Vandy Faces: Smith McKoy leaves legacy
Allison Oubre
Culture Associate Editor
"I feel that my greatest legacies are my students. I believe that I have made Vanderbilt a better place by engaging my students about issues relating to race, gender and difference in ways that had not happened prior to my coming here," said Smith McKoy.
She is leaving to accept a position at her alma mater, North Carolina State University. There she will have the chance to participate in study abroad and exchange programs in Ghana and Nigeria. She feels that this change comes at an exciting time, as her son is about to embark on his own college experience.
About returning, Smith McKoy said, "I am pleased to have the opportunity to go back to teach in a place at which I was well-mentored and given the opportunity to think about graduate study for the first time. It was an opportunity that I was not expecting, but it is an honor to be affirmed in this manner."
Smith McKoy became a professor because of her attraction to what she calls the "life of the mind."
Being a professor has also afforded Smith McKoy the chance to work and raise a family. "I am also a single parent, and my work has given me the opportunity to spend quality time with my son, unlike most full-time professional women," said Smith McKoy.
After graduating from N.C. State, Smith McKoy received her M.A. from North Carolina and went on to receive a Ph.D. from Duke in 1994.
She teaches two classes this semester, African American Literature and Anglophone African Literature.
In addition to her undergraduate courses, Smith McKoy is dedicated to promoting cultural diversity and awareness through several different mediums.

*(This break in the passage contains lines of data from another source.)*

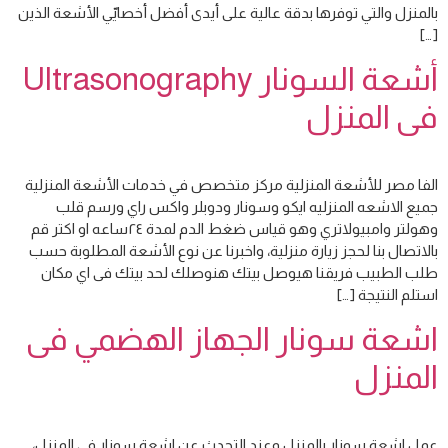
بالمنزل والتي توفرها بدقة عالية على أيدى أفضل أخصاييّ الأشعة الذين
[…]
أشعة السونار Ultrasonography
فى المنزل
الفا مصر للأشعة المنزلية مركز متخصص في خدمات الأشعة المنزلية
جميع الاشعه المنزليه ايكو وسونار ودوبلر واكس راي ورسم قلب
وهولتر وامبيولاتري وهو قياس ضغط الدم لمدة ٢٤ساعه او اكتر قم
بالاتصال بنا لحجز زيارة منزلية، واخبرنا عن نوع الأشعة المطلوبة حسب
طلب الطبيب فريقنا هيوصل بيتك هنوصلك لحد بيتك فى اي مكان
استلم النتيجة […]
اشعة سونار الجهاز الهضمي فى
المنزل
عمل اشعة سونار بالمنزل وعند التحدث عن اشعة سونار في المنزل،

She is currently working on a documentary of the Nashville riots of 1967 and 1968, an anthology on black literature of the 1930s and a book about time in African and African Diaspora cultures.
In 2001, Smith McKoy's book When Whites Riot: Writing Race and Violence in America and South African Culture was published by the University of Wisconsin Press. The book explores the way public attention gets diverted from white violence by analyzing the role of skin color in some of the two countries' most violent moments.
Smith McKoy's list of favorite authors, from various literary traditions, includes writers such as J.J. Phillips, Chinua Achebe, Mariama Ba, Bessie Head, Robert Jordan and Toni Morrison. She embraces the opportunity to expose her students to cultures and ideas that are different from their own, yet she acknowledges the dual nature of her position.
She commented that the teaching profession has allowed her to introduce students both to other cultures and to their own in an atmosphere in which she can learn as well. Her career has also enabled her to travel and complete research in other countries.
"I also believe that there are students from a variety of backgrounds who have touched my life here and whose lives I hope that I have bettered," she said.
Smith McKoy's genuine concern for her students and involvement in bettering their lives and those around them has made her a mentor for many black students at Vanderbilt.
"My best advice to my black students is to remember that there is a difference between diversity and assimilation, that it is their right to be as black as they want to be without apologizing for it and that one of the privileges of being black in an environment like Vanderbilt is that you can literally change the world for people whose lives you touch," said Smith McKoy.
As she leaves the Vanderbilt environment, she humbly said that it has been a privilege to open a different cultural door for students. She admitted that fundamentally, Vanderbilt has changed very little since her arrival in 1994.
However, she stated, "Under the Gee administration, I believe we now have the opportunity to achieve many of the improvements that faculty members have hoped to see, especially in the areas of faculty diversity and in retention and recruitment of students of color."
She hopes that her students will keep in touch with her as she moves on to her next challenges.
"For students in general, I would ask them to remember that the more they can educate themselves beyond the classroom, the better the world will be. I have a wall of my office that is dedicated to notes and cards from my students; I hope to add many more from my years at Vanderbilt."